Die American Psychological Association (APA) hat 54 Interessengruppen, die von ihren Mitgliedern organisiert werden. Die Abteilung 48 widmet sich der Friedenspsychologie und wurde 1990 gegründet. Wie viele andere Kolleginnen und Kollegen wollte ich mich an dieser Initiative beteiligen, die aufzeigen sollte, welche Rolle die Psychologie in Fragen von Krieg und Frieden spielt und spielen sollte.
Die Förderung des Friedens erschien mir angesichts der damaligen Spannungen in den Beziehungen zwischen den USA und der Sowjetunion und der Gefahr eines Atomkriegs besonders wichtig. Zu dieser Zeit gab es nicht nur in den Vereinigten Staaten, sondern auch in Deutschland, dem Vereinigten Königreich und Australien Bestrebungen, friedenspsychologische Forschung einzurichten. Viele von uns waren in anderen Fachgebieten der Psychologie ausgebildet.
Ich war Entwicklungspsychologe und meine Forschung führte mir vor Augen, dass ein möglicher Atomkrieg damals die größte Angst amerikanischer Kinder war – auch meiner eigener. Als die Bedrohung durch einen Atomkrieg in den 1990er Jahren abzunehmen schien, wandten sich die Friedenspsychologen dem Problem der ethnopolitischen Konflikte zu. Diese Konflikte haben oft tiefe kulturelle und strukturelle Wurzeln. Daher widmet sich die Friedenspsychologie heute sowohl physischer als auch struktureller Gewalt, und versucht beide zu verhindern oder zu schmälern.
Wir sind von verschiedenen Formen von Gewalt umgeben – in was für einem Frieden leben wir also?
Johan Galtung, der Begründer der transdisziplinären Friedens- und Konfliktforschung, unterscheidet zwischen negativem Frieden, den er als die Abwesenheit von Krieg definiert, und positivem Frieden. Der positive Frieden ist laut Galtung das Vorhandensein von Bedingungen, die Frieden schaffen und erhalten.

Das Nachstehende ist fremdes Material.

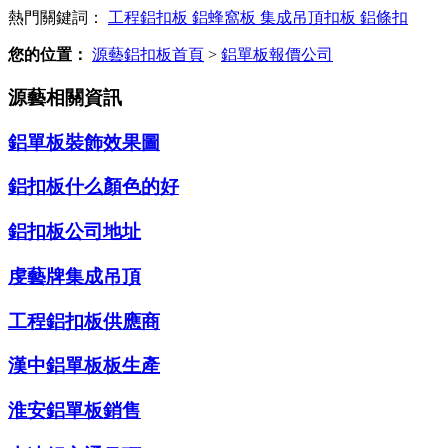
熱門關鍵詞：
工程鋁扣板
鋁蜂窩板
集成吊頂扣板
鋁條扣
您的位置：
源藝鋁扣板首頁
>
鋁單板報價公司
源藝相關資訊
鋁單板裝飾效果圖
鋁扣板什么顏色的好
鋁扣板公司地址
虔藝牌集成吊頂
工程鋁扣板供應商
漢中鋁單板板生產
淮安鋁單板銷售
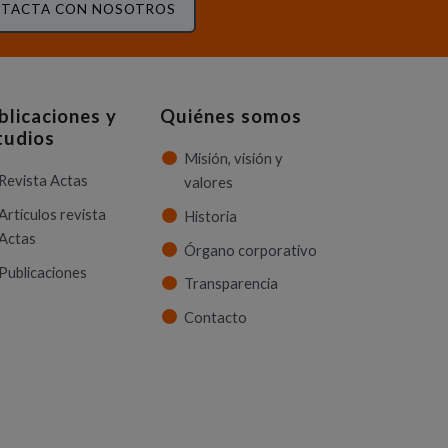
TACTA CON NOSOTROS
blicaciones y
Quiénes somos
tudios
Misión, visión y
Revista Actas
valores
Artículos revista
Historia
Actas
Órgano corporativo
Publicaciones
Transparencia
Contacto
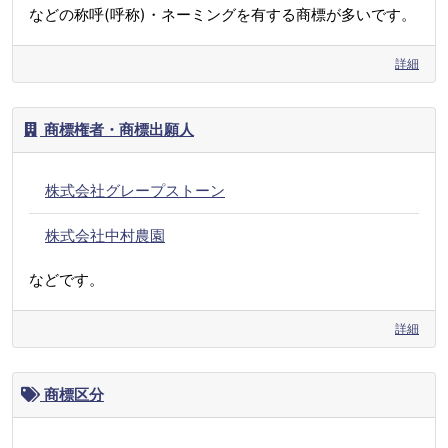
などの称呼(呼称)・ネーミングを有する商標が多いです。
詳細
商標権者・商標出願人
株式会社グレープストーン
株式会社中村農園
などです。
詳細
商標区分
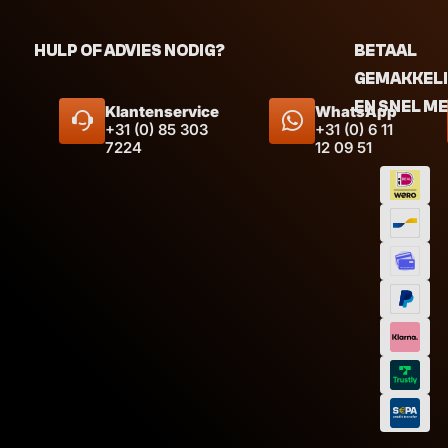
HULP OF ADVIES NODIG?
BETAAL
GEMAKKEL
EN SNEL M
Klantenservice
WhatsApp
+31 (0) 85 303
+31 (0) 6 11
7224
12 09 51
Kleur
Wit
Zw
Inhoud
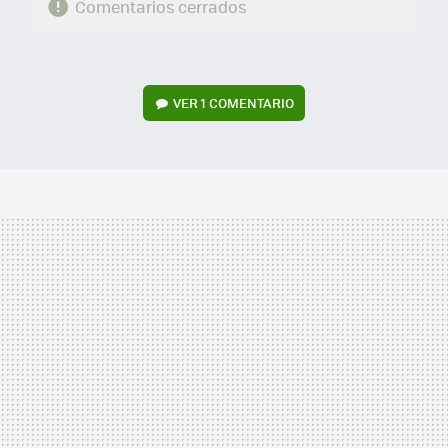
Comentarios cerrados
VER
1 COMENTARIO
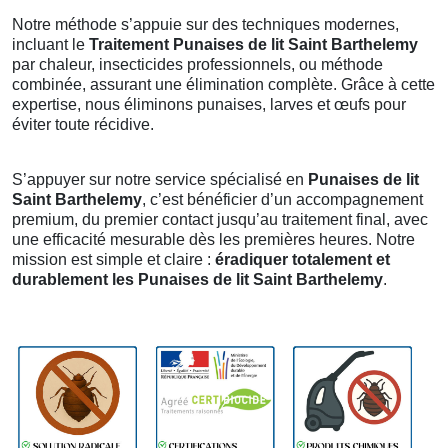
Notre méthode s’appuie sur des techniques modernes,
incluant le
Traitement Punaises de lit Saint Barthelemy
par chaleur, insecticides professionnels, ou méthode
combinée, assurant une élimination complète. Grâce à cette
expertise, nous éliminons punaises, larves et œufs pour
éviter toute récidive.
S’appuyer sur notre service spécialisé en
Punaises de lit
Saint Barthelemy
, c’est bénéficier d’un accompagnement
premium, du premier contact jusqu’au traitement final, avec
une efficacité mesurable dès les premières heures. Notre
mission est simple et claire :
éradiquer totalement et
durablement les Punaises de lit Saint Barthelemy
.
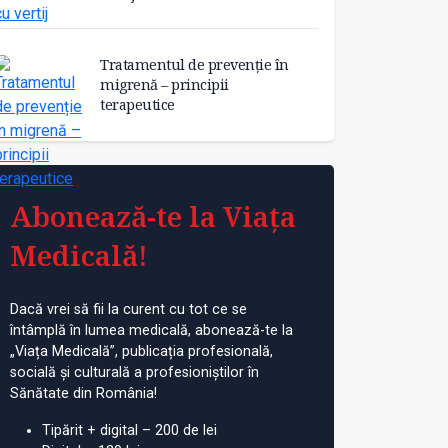
Tratamentul de prevenție în
migrenă – principii
terapeutice
Abonează-te la Viața
Medicală!
Dacă vrei să fii la curent cu tot ce se
întâmplă în lumea medicală, abonează-te la
„Viața Medicală”, publicația profesională,
socială și culturală a profesioniștilor în
Sănătate din România!
Tipărit + digital – 200 de lei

Wir befinden uns derzeit sicherlich nicht in einem Zustand des positiven Friedens. Auf der Ebene der zwischenstaatlichen Beziehungen herrscht in der Welt weitgehend negativer Frieden, aber wenn man auf andere Analyseebenen blickt – etwa auf die gesellschaftliche, gruppenübergreifende und zwischenmenschliche – , ergibt sich ein stark durchmischtes Bild.

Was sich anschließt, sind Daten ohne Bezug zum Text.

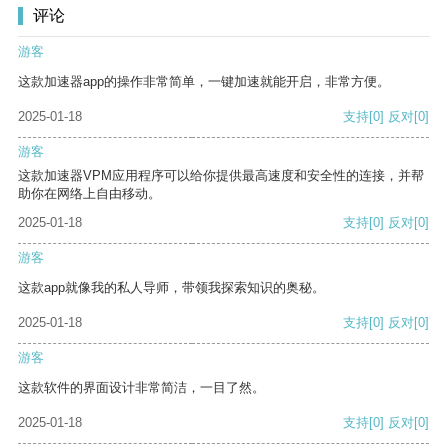
评论
游客
这款加速器app的操作非常简单，一键加速就能开启，非常方便。
2025-01-18
支持
[0]
反对
[0]
游客
这款加速器VPM应用程序可以给你提供最高速度和安全性的连接，并帮
助你在网络上自由移动。
2025-01-18
支持
[0]
反对
[0]
游客
这款app就像我的私人导师，带领我探索知识的奥秘。
2025-01-18
支持
[0]
反对
[0]
游客
这款软件的界面设计非常简洁，一目了然。
2025-01-18
支持
[0]
反对
[0]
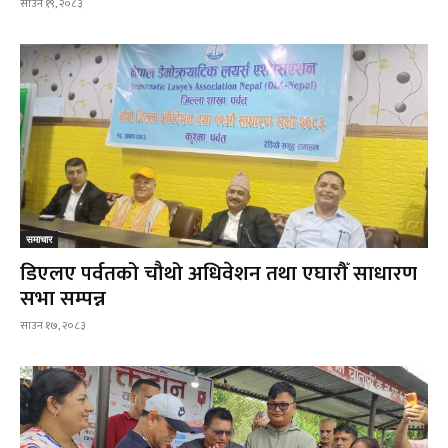
साउन १९, २०८३
समाचार
डिएलए पर्वतको चौथो अधिवेशन तथा एघारौँ साधारण
सभा सम्पन्न
साउन १७, २०८३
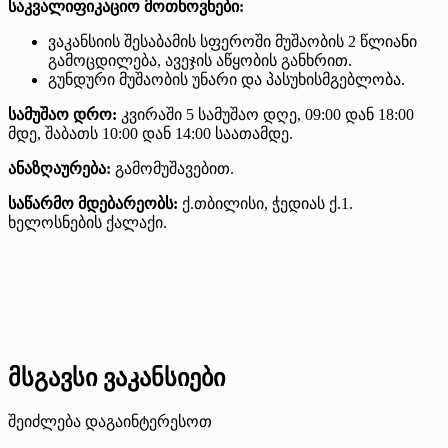
საკვალიფიკაციო მოთხოვნები:
ვაკანსიის შესაბამის სფეროში მუშაობის 2 წლიანი
გამოცდილება, ავეჯის აწყობის განხრით.
გუნდური მუშაობის უნარი და პასუხისმგებლობა.
სამუშაო დრო:
კვირაში 5 სამუშაო დღე, 09:00 დან 18:00
მდე, შაბათს 10:00 დან 14:00 საათამდე.
ანაზღაურება:
გამომუშავებით.
საწარმო მდებარეობს:
ქ.თბილისი, ჭედიას ქ.1.
ხელოსნების ქალაქი.
მსგავსი ვაკანსიები
შეიძლება დაგაინტერესოთ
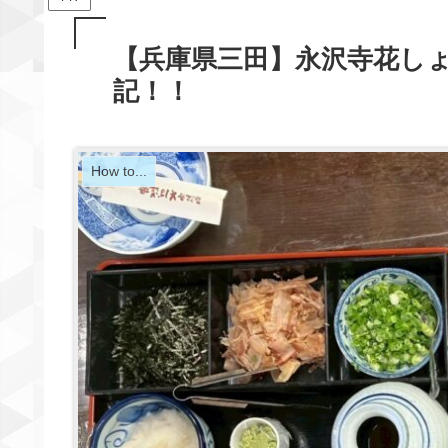
【兵庫県三田】永沢寺花しょ
記！！
How to...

Wie können wir alle zum Frieden beitragen?
Ich würde mir wünschen, dass jede und jeder Einzelne mehr darauf achtet, die Bedingungen zu schaffen, die einen nachhaltigen Frieden begünstigen. Dafür wäre es wichtig, die Kommunikation und das Verständnis zwischen verschiedenen Kulturkreisen zu fördern. Es gibt viele Gruppen in den USA und sicherlich auch in Deutschland, die sich für die Verbesserung interkultureller Beziehungen einsetzen. Engagement in diesen Gruppen würde ich allen ans Herz legen.
Kommunikation mit Menschen anderer Gesinnungen und Überzeugungen suchen und etablieren; die Perspektivenübernahme fördern; gemeinsame Ziele formulieren und zusammen auf sie zuarbeiten: Das sind kleine Schritte, die Großes bewirken können.
Dan Christie ist emeritierter Psychologieprofessor an der Ohio State University. Seine Forschungsschwerpunkte sind Frieden, Konflikte und soziale Gerechtigkeit. Er ist Gründer und Herausgeber der Buchreihe Peace Psychology, die derzeit 35 Bände umfasst, sowie Herausgeber der dreibändigen Encyclopedia of Peace Psychology. Als Fulbright-Specialist für Friedens- und Konfliktstudien hat er die Friedenspsychologie in Indien und Pakistan eingeführt. Als Gastprofessor unterrichtete er friedenspsychologische Kurse und Workshops, etwa in Australien, Kanada, Indien, Malaysia und Südafrika.